Republican state Sen. Wayne Wallingford of Missouri introduced SB 916 this week that would require "the government to show a compelling interest in any attempt to restrict a person's right to practice religion," CNN writes. The measure extends civil protections to the Missouri's "Religious Freedom Restorations Act," Wallingford noted. Those opposing the bill, however, say it will discriminate against LGBT people.

There are currently two bills being considered in Idaho: HB 426, which would protect people who make decisions based on their religious beliefs, like denying service to people, and HB 427, which protects people against legal claims against them in cases regarding religious convictions. HB 427 has been sent back to committee.

Mississippi is considering a similar bill (SB 2681) that would also protect people based on religious convictions, which may lead to discrimination against gay people. The same goes for Ohio, which introduced HB 376 in December. Like Arizona's measure, Ohio's bill doesn't mention gay people.

In Oregon, an anti-gay marriage group called Oregon Family Council is sponsoring the "Protect Religious Freedoms Initiative," which would discriminate against LGBT people in the same vein as Arizona's measure. The group supported the state's ban on gay marriage and is hoping to get the measure on the November ballot.

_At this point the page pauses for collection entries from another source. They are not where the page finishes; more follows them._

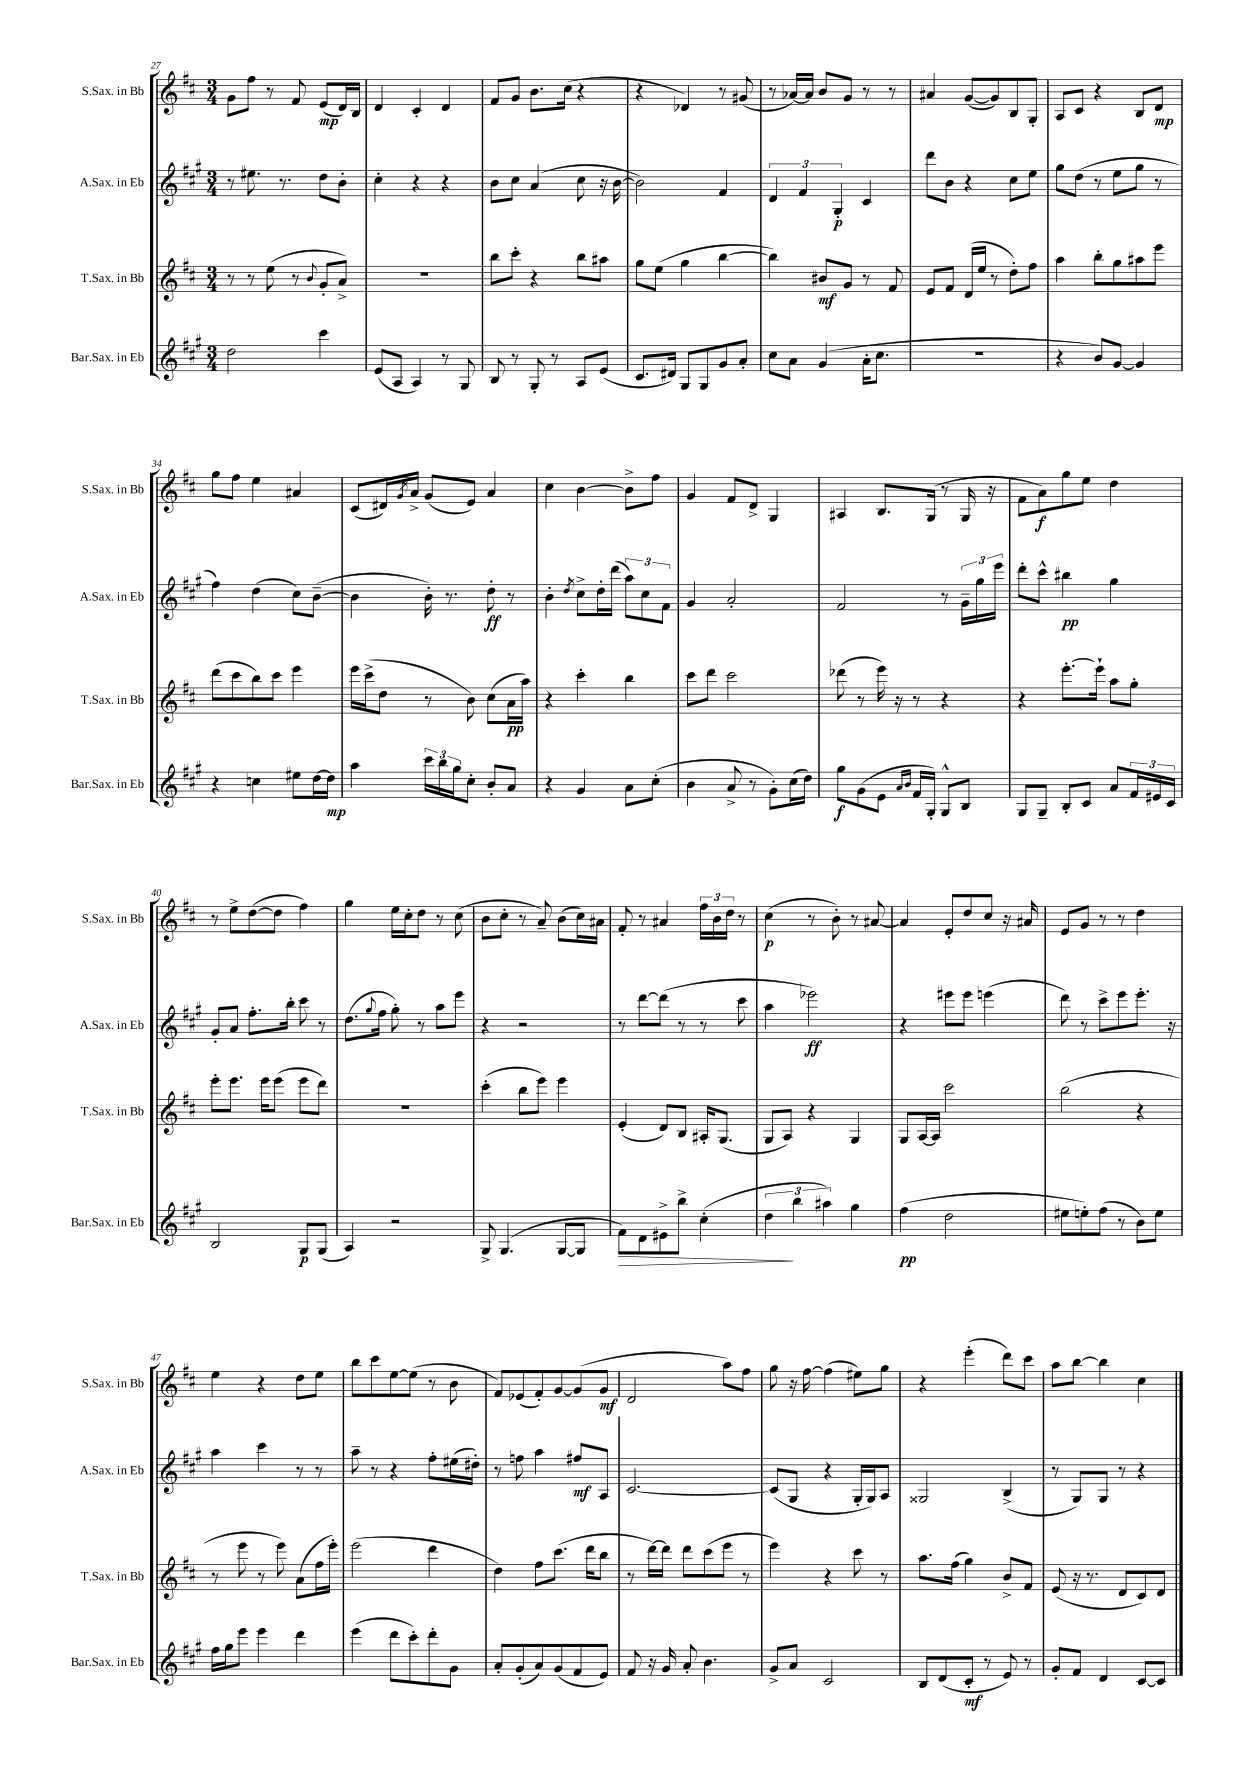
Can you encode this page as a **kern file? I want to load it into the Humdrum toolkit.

**kern	**kern	**kern	**kern
*staff4	*staff3	*staff2	*staff1
*clefG2	*clefG2	*clefG2	*clefG2
*k[f#c#g#]	*k[f#c#]	*k[f#c#g#]	*k[f#c#]
*M3/4	*M3/4	*M3/4	*M3/4
2dd	8r	8r	8g
.	8r	8.ee#	8ff#
.	(8ee	.	8r
.	.	8.r	.
.	8r	.	8f#
.	8qqb	.	.
4ccc#	8g'	8dd	(8e
.	8a^)	8b'	16d)
.	.	.	16B
=	=	=	=
(8e	2.r	4cc#'	4d
8A	.	.	.
4A)	.	4r	4c#'
8r	.	4r	4d
8G#	.	.	.
=	=	=	=
8B	8bb	8b	8f#
8r	8ccc#'	8cc#	8g
8G#'	4r	(4a	8.b
8r	.	.	.
.	.	.	(16cc#
8A	8bb	8cc#	4r
(8e	8aa#	16r	.
.	.	[16b	.
=	=	=	=
8.c#	8gg	2b])	4r
.	(8ee	.	.
16d#)	.	.	.
8G#	4gg	.	4d-)
8G#	.	.	.
8g#	[4bb	4f#	8r
8a'	.	.	(8g#
=	=	=	=
8cc#	4bb])	6d	8r
8a	.	.	[16a-)
.	.	6f#	.
.	.	.	16a-]
(4g#	8b#	.	8b
.	.	6G#'	.
.	8g	.	8g
16a'	8r	4c#	8r
8.cc#	.	.	.
.	8f#	.	8r
=	=	=	=
2.r	8e	8ddd	4a#
.	8f#	8b	.
.	(16d	4r	([8g
.	16ee	.	.
.	8r	.	8g])
.	8dd')	8cc#	8B
.	8ff#	8ee	8G'
=	=	=	=
4r	4aa	8gg#	8A
.	.	(8dd	8c#
8b)	8bb'	8r	4r
[8g#	8gg	8ee	.
4g#]	8aa#	8gg#	8B
.	8eee	8r	8d
=	=	=	=
4r	(8ddd	4ff#)	8gg
.	8ccc#	.	8ff#
4cc	8bb)	(4dd	4ee
.	8ccc#	.	.
8ee#	4eee	8cc#)	4a#
[16dd	.	([8b~	.
16dd]	.	.	.
=	=	=	=
4aa	16eee	4b]	(8c#
.	(16ccc#^	.	.
.	8dd	.	16d#)
.	.	.	8qg
.	.	.	16a^
24ccc#	8r	16b')	(8g
24bb	.	.	.
.	.	8.r	.
24gg#	.	.	.
8cc#'	8b)	.	8e)
8b'	(8cc#	8dd'	4a
8a	16a	8r	.
.	16aa)	.	.
=	=	=	=
4r	4r	4b'	4cc#
.	.	8qdd	.
4g#	4ccc#'	8cc#^	[4b
.	.	16dd'	.
.	.	(16ddd	.
8a	4bb	12aa)	8b^]
.	.	12cc#	.
(8cc#'	.	.	8ff#
.	.	12f#	.
=	=	=	=
4b	8ccc#	4g#	4g
.	8ddd	.	.
8a^	2ccc#	2a'	8f#
8r	.	.	8d^
8g#')	.	.	4G
(16cc#	.	.	.
16dd)	.	.	.
=	=	=	=
8gg#	(8ddd-	2f#	4A#
(8g#	8r	.	.
8e	16eee)	.	8.B
.	16r	.	.
16qqa	.	.	.
16qqb	.	.	.
16f#	8r	.	.
16G#')	.	.	(16G
8G#^^	4r	8r	8r
8B	.	24g#~	16G
.	.	24gg#	.
.	.	.	16r
.	.	24eee	.
=	=	=	=
8G#	4r	8ddd'	8f#
8G#~	.	8ccc#^^	8a)
8B'	[8.eee'	4bb#	8gg
8c#	.	.	8ee
.	16eee`]	.	.
8a	8aa	4gg#	4dd
24f#	8gg'	.	.
24e#	.	.	.
24c#	.	.	.
=	=	=	=
2B	8eee'	8g#'	8r
.	8.eee	8a	8ee^
.	.	8.ff#'	([8dd
.	16eee	.	.
.	(8eee	.	8dd]
.	.	16bb'	.
8G#	8eee	8ccc#	4ff#)
(8G#	8ddd)	8r	.
=	=	=	=
4A)	2.r	(8.dd	4gg
.	.	8qqgg#	.
.	.	16ff#	.
2r	.	8gg#')	16ee
.	.	.	16cc#'
.	.	8r	8dd
.	.	8aa	8r
.	.	8eee	(8cc#
=	=	=	=
8G#^	(4ccc#'	4r	8b
(4.G#	.	.	8cc#'
.	8bb	2r	8r
.	8eee)	.	8a~)
[8G#	4eee	.	(8b
8G#]	.	.	16cc#)
.	.	.	16a#
=	=	=	=
8f#)	(4e'	8r	8f#'
8d	.	[8ddd	8r
8e#^	8d)	(8ddd]	4a#
8bb^	8B	8r	.
(4cc#'	16A#'	8r	24ff#
.	.	.	24b
.	(8.G	.	.
.	.	.	24dd
.	.	8ccc#	8r
=	=	=	=
6dd	8G	4aa	(4cc#
.	8A)	.	.
6bb	.	.	.
.	4r	2eee-)	8r
6aa#)	.	.	.
.	.	.	8b')
4gg#	4G	.	8r
.	.	.	[8a#
=	=	=	=
(4ff#	8G	4r	4a#]
.	[16A	.	.
.	16A]	.	.
2dd	2ccc#	8eee#	8e'
.	.	8eee#	8dd
.	.	(4eee	8cc#
.	.	.	16r
.	.	.	16a#
=	=	=	=
8ee#	(2bb	8ddd)	8e
8ee')	.	8r	8g
(8ff#	.	8ccc#^	8r
8r	.	8eee	8r
8b)	4r	8.eee'	4dd
8ee	.	.	.
.	.	16r	.
=	=	=	=
16ff#	8r	4aa	4ee
16gg#	.	.	.
8eee	8eee	.	.
4eee	8r	4ccc#	4r
.	8eee)	.	.
4ddd	(8a	8r	8dd
.	16ff#	8r	8ee
.	16eee')	.	.
=	=	=	=
(4eee	(2eee	8aa~	8bb
.	.	8r	8ccc#
8ddd	.	4r	[8ee
8ccc#')	.	.	(8ee]
8ddd'	4ddd	8ff#'	8r
8g#	.	(16ee#	8b
.	.	16dd#')	.
=	=	=	=
8a'	4dd)	8r	8f#)
(8g#'	.	8ff	(8e-
8a)	8ff#	4aa	8f#')
(8g#	(8.ccc#	.	[8g
8f#	.	8ff#	(8g]
.	16ddd	.	.
8e)	8bb	8A	8g
=	=	=	=
8f#	8r	[2.c#	2d
16r	[16ddd)	.	.
16g#	16ddd]	.	.
8a'	8ddd	.	.
4.b	(8ccc#	.	.
.	8eee	.	8aa)
.	8r	.	8ff#
=	=	=	=
8g#^	4eee)	(8c#]	8gg
8a	.	8G#	16r
.	.	.	[16ff#
2c#	4r	4r	(4ff#]
.	8ccc#	16G#'	8ee#)
.	.	16G#)	.
.	8r	8A	8gg
=	=	=	=
8B	8.aa	2G##	4r
(8d	.	.	.
.	(16ff#	.	.
8c#'	4gg)	.	(4eee'
8r	.	.	.
8e)	8b^	(4B^	8ddd)
8r	8f#	.	8ccc#
=	=	=	=
8g#'	(8e	8r	8aa
8f#	16r	8G#)	[8bb
.	8.r	.	.
4d	.	8G#	4bb]
.	8d	8r	.
[8c#	8c#)	4r	4cc#
8c#]	8d	.	.
==	==	==	==
*-	*-	*-	*-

South Dakota's conservative senators introduced a bill that would allow businesses or people to refuse "certain wedding services or goods due to the free exercise of religion." The measure's main sponsor, withdrew it however. Nevertheless the state has a second legislation that protects "speech pertaining to views on sexual orientation."

Colorado also has a copycat SB 1062, as does Maine.

Tennessee lawmakers introduced a bill earlier this month, much more explicit than the other measures passed in the states mentioned: the "Turn the Gays Away Bill." It was withdrawn, however, from committee.

Utah's Republican state Sen. Stuart Reid introduced a bill that echoes Arizona's now defunct measure but it was nixed.


  • JaimeB, 2014-02-28 18:14:51

    I am here to tell the people behind this that not all religious people, not even all Christians, have moral qualms about gay people and their relationships. Their religion sounds hollow, superficial, and hypocritical to me, and is contrary to my religious convictions about Jesus and the Gospel. What about *my* religious rights? These other Christians have no right to impose their religion on others. They’ve made a hell on earth for many others as well as for themselves. I don’t have to and refuse to live under their so-called "religion." It violates my conscience.

  • MNrainbow, 2014-03-01 15:29:37

    I have a feeling that more intelligent people will step in and interject before it gets as far as it did in Arizona! The message was all too clear... People are tired of discrimination, we wont tolerate it any longer!